▶ WHAT IS EXPECTED
What lines in the entries hold the string "middle"? List them.

▶ INPUT MATERIAL
####################

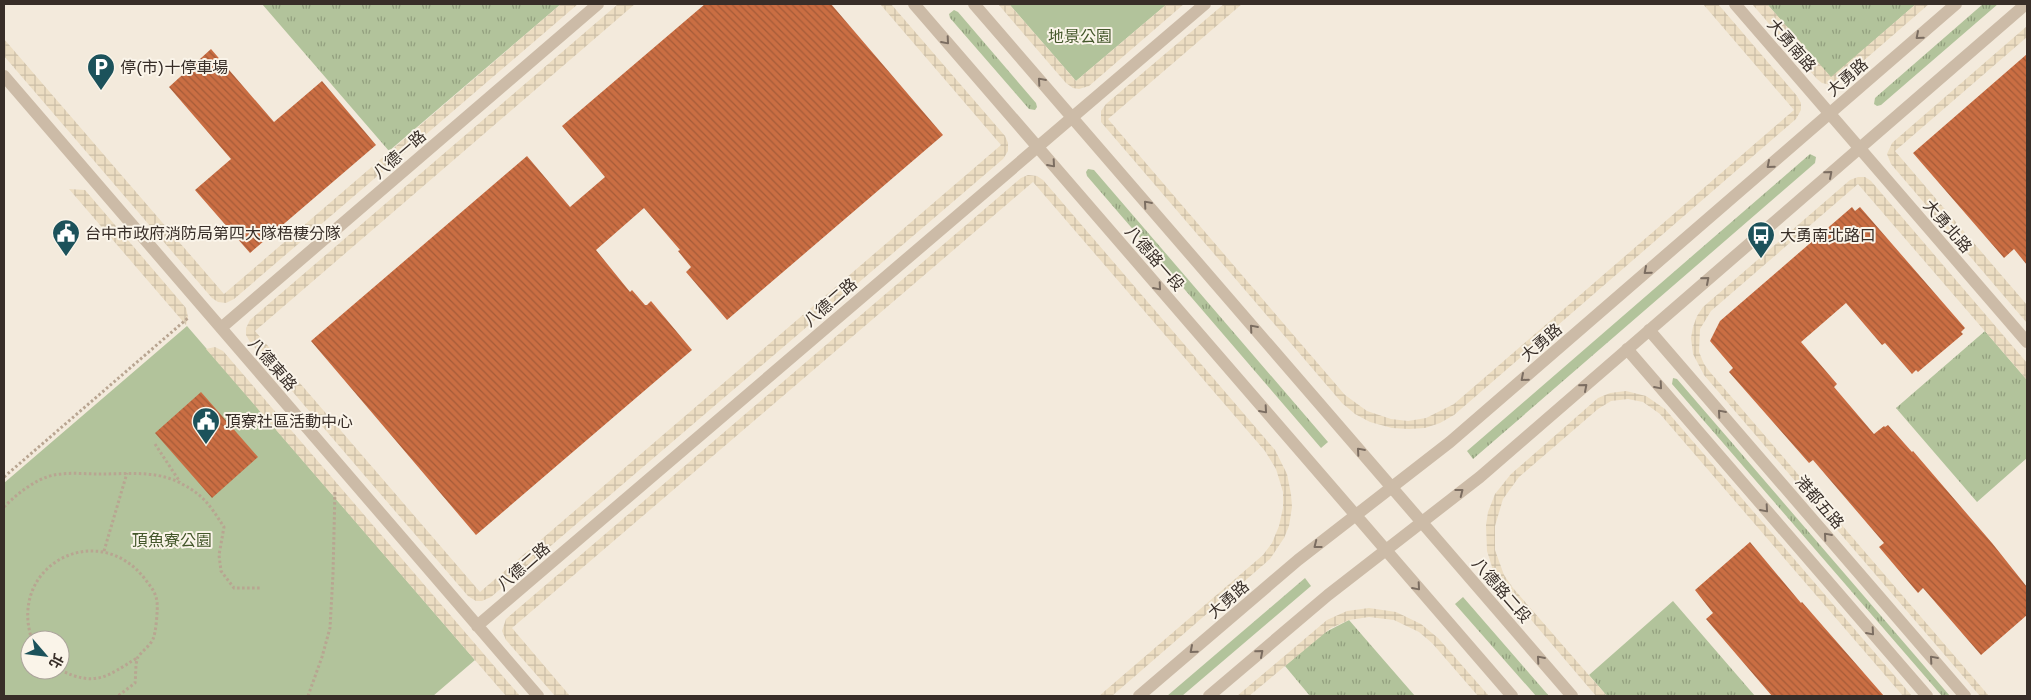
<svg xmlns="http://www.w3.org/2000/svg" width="2031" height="700" viewBox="0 0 2031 700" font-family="'Golos Text','Noto Sans TC',sans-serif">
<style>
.grass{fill:url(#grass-tufts)}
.park{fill:#b2c39b;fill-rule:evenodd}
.plaza{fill:url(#plaza-grid)}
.building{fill:url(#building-back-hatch)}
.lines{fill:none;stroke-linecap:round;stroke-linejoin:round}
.path{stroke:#b8a591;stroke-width:3;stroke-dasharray:2.5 2.5;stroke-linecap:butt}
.minor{stroke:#ccbba7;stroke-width:12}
.oneway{stroke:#7b6d61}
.labels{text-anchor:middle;stroke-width:4;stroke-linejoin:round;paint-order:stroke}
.park-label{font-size:16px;fill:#44572b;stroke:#faf4e9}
.street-label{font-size:16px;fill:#382e28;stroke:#faf4e9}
.poi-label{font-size:16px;fill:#382e28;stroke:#faf4e9;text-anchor:start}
</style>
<defs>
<pattern id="grass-tufts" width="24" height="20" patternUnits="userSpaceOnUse" patternTransform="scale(1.25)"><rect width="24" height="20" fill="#b2c39b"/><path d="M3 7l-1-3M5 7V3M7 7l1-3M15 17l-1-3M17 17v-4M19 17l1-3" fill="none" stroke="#929f7e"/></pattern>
<pattern id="plaza-grid" width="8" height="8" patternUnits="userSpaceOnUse" patternTransform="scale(1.25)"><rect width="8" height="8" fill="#ecddc2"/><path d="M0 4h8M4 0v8" fill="none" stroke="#cbbea7"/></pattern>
<pattern id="building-back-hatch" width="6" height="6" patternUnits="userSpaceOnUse" patternTransform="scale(1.25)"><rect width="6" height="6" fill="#ca6e43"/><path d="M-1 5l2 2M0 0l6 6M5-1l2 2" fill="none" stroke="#a55b38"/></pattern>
</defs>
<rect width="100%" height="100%" fill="#f3eadc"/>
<!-- grass -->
<path class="grass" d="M262,4H561L389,151Z
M1767,4H1916L1831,78Z
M1983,4H1998L1881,105L1877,106L1874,104L1875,98Z
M954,10L958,12L1036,103L1037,107L1035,110L1029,109L950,18L949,14Z
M1810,154L1816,157L1815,163L1473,459L1467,451Z
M1088,169L1094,170L1328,442L1321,448L1087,176L1086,172Z
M1985,331L2027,380V458L1977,502L1896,408Z
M1673,378L1677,379L1950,696H1942L1672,384Z
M1305,578L1311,586L1182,696H1167Z
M1463,597L1549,696H1536L1455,604Z
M1673,601L1755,696H1607L1589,675Z
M1349,620L1415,696H1310L1285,666L1322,634Z"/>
<!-- park -->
<path class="park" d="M1009,4H1167L1076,81Z
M187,326L475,660L433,696H4V483ZM30,640H60V670H30Z"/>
<!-- plaza -->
<path class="plaza" d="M561,4H578L234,299L226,303L218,302L212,298L4,56V39L224,294Z
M618,4H635L255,331L480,592L1001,145L880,4H891L1005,136L1008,143V151L1003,159L491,597L482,601H476L468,596L250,342L246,335V328L250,320Z
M998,4H1009L1076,81L1167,4H1184L1089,86L1079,89L1073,88L1066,83Z
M1224,4H1242L1108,119L1345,395L1367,411L1391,419L1408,421L1426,418L1454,404L1794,110L1703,4H1718L1797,96L1801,103V110L1796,119L1454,415L1440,423L1425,428L1409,429L1392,428L1370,422L1355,414L1342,403L1101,122V111L1106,104Z
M1752,4H1767L1831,77L1916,4H1929L1839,82L1831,85L1822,83L1817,79Z
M2027,26V37L1895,151L2027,305V323L1891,164L1887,154L1892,143Z
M1028,175L1037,176L1043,180L1275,450L1287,474L1291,494L1292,507L1289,526L1284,538L1270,559L1112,696H1099L1263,555L1272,543L1279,526L1283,508V492L1276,469L1265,451L1033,182L512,628L570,696H555L506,640L502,631L506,619L1021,178Z
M1858,177H1865L1871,181L2027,363V380L1858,184L1711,311L1700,329L1699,352L1704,364L1710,372L1989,696H1980L1704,375L1693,354L1691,338L1693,327L1697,316L1703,307L1850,180Z
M69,189L85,190L186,308L188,317L186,325Z
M215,347L223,351L520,696H506L206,349Z
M1626,391L1646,396L1665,409L1912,696H1903L1660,414L1643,402L1628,399L1611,401L1598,409L1519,477L1503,499L1495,526V550L1504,575L1513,588L1607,696H1596L1499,582L1493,570L1487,551L1486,525L1488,512L1495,494L1511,474L1598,398L1610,393Z
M1369,608L1396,612L1421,624L1438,638L1489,696H1478L1432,643L1419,632L1394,620L1369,617L1349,620L1331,628L1249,696H1237L1327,620L1347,611Z"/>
<!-- building -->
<path class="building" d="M705,4H831L943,135L727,320L686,272L691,267L678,251L680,250L644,208L596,250L630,292L632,290L645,305H647L651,301L692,350L476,535L311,341L527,156L570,207L605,177L562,126Z
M211,49L274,122L322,81L376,145L250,253L195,190L231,159L169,87Z
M2027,54V265L2014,249L2004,258L1913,153Z
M1852,207L1855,211L1860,207L1965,328L1961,332L1963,334L1918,372L1916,370L1912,374L1885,343L1882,345L1846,303L1801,342L1837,384L1834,387L1874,434L1884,426L1885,427L1888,425L1912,452L1913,451L1992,543L2027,587V615L1981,655L1923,588L1918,593L1879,547L1884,543L1813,460L1809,463L1729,372L1733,368L1710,341L1720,321Z
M201,392L258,457L212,498L155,433Z
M1750,542L1801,603L1802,602L1884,696H1772L1706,619L1713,613L1695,590Z"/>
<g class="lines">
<!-- path -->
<path class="path" d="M155,444L180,482
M4,477L188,318
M4,507C17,494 35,479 54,475C69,472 85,474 100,474C127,474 158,470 182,484C205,496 210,506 224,527L219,555L221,571L234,588H261
M104,551L127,473
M32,640C7,565 98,518 145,579C150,586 156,592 157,602C158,608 156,633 153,639C150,646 142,651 138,657C135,663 136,676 135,683L118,696
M60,670C96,687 106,677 137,658
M308,696L322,657L330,628L333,574L335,490"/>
<!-- minor -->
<path class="minor" d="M914,4L1512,696
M974,4L1572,696
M1735,4L2027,342
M4,76L538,696
M221,328L598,4
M1649,330L1965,696
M1627,349L1927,696
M477,626L1205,4
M1139,696L1298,560L1450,442L1956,4
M1209,696L1328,595L1480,477L2026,4"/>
</g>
<!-- one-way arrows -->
<defs><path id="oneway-chevron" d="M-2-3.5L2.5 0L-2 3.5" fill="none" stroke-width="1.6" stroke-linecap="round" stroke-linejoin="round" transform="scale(1.25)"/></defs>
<g class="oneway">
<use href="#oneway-chevron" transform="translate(1919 36) rotate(139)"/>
<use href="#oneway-chevron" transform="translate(946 41) rotate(49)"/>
<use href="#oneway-chevron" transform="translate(1041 81) rotate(-131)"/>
<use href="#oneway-chevron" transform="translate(1052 164) rotate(49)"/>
<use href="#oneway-chevron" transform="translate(1770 165) rotate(139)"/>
<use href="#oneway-chevron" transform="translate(1829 174) rotate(-41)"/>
<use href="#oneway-chevron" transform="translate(1147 204) rotate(-131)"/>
<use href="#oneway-chevron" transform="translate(1647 271) rotate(139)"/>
<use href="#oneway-chevron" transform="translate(1706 280) rotate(-41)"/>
<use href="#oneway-chevron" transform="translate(1158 287) rotate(49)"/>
<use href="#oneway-chevron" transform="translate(1253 328) rotate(-131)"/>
<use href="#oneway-chevron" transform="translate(1524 378) rotate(139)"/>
<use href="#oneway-chevron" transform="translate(1659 386) rotate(49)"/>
<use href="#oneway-chevron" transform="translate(1584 387) rotate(-41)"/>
<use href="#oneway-chevron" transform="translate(1264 410) rotate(49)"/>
<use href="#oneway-chevron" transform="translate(1721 413) rotate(-131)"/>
<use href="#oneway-chevron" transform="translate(1360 451) rotate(-131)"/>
<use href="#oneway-chevron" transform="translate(1460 492) rotate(-38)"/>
<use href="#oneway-chevron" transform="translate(1765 509) rotate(49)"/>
<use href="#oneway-chevron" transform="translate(1827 536) rotate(-131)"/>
<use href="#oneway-chevron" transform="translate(1317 545) rotate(142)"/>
<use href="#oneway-chevron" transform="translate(1417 587) rotate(49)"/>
<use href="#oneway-chevron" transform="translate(1871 632) rotate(49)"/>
<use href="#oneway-chevron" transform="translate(1193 650) rotate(139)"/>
<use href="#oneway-chevron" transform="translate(1260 653) rotate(-41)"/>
<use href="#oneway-chevron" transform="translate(1540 659) rotate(-131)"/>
<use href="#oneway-chevron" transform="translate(1933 659) rotate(-131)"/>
</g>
<!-- icons -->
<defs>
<g id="parking-pin" transform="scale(1.4375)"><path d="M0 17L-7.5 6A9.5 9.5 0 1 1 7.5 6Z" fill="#1c525b" stroke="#faf4e9"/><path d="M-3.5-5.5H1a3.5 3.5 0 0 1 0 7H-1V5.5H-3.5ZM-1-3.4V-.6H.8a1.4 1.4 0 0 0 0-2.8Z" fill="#fff"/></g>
<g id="civic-pin" transform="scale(1.4375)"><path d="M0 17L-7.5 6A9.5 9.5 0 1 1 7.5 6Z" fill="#1c525b" stroke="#faf4e9"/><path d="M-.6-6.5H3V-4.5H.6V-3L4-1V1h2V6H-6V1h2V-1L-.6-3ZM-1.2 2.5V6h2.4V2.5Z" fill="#fff"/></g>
<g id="bus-pin" transform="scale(1.4375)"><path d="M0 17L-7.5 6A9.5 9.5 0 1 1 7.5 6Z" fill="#1c525b" stroke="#faf4e9"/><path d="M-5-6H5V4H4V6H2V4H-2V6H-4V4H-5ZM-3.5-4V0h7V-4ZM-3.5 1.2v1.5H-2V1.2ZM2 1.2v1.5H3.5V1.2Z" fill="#fff"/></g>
</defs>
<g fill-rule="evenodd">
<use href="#parking-pin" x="101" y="67"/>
<use href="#civic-pin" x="66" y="233"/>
<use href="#bus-pin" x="1761" y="235"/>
<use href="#civic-pin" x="206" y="421"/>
</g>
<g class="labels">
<!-- park labels -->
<g class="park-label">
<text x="1080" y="42">地景公園</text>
<text x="172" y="546">頂魚寮公園</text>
</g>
<!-- street labels -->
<g class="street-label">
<text transform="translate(1792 45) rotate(49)" y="6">大勇南路</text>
<text transform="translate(1847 77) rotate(-41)" y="6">大勇路</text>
<text transform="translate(399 154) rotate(-41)" y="6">八德一路</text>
<text transform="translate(1948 226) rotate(49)" y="6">大勇北路</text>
<text transform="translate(1155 258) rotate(49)" y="6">八德路一段</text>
<text transform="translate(830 302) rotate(-41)" y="6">八德二路</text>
<text transform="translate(1541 342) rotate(-41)" y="6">大勇路</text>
<text transform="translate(273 364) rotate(49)" y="6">八德東路</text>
<text transform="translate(1820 502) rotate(49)" y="6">港都五路</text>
<text transform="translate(523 566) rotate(-41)" y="6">八德二路</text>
<text transform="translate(1502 590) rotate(49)" y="6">八德路二段</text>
<text transform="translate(1228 599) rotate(-41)" y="6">大勇路</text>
</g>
<!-- poi labels -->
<g class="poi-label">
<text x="120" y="73">停(市)十停車場</text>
<text x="85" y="239">台中市政府消防局第四大隊梧棲分隊</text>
<text x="1780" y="241">大勇南北路口</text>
<text x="225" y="427">頂寮社區活動中心</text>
</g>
</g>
<!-- border -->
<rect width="2031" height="700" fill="none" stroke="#382e28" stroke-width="10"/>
<!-- north arrow -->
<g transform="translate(45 655) rotate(118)"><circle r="24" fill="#faf4e9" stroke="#aca59c"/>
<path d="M0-4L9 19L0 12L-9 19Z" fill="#1c525b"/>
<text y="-8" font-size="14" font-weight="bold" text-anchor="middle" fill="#382e28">北</text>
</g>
</svg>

####################

▶ ANSWER SPACE
.labels{text-anchor:middle;stroke-width:4;stroke-linejoin:round;paint-order:stroke}
<text y="-8" font-size="14" font-weight="bold" text-anchor="middle" fill="#382e28">北</text>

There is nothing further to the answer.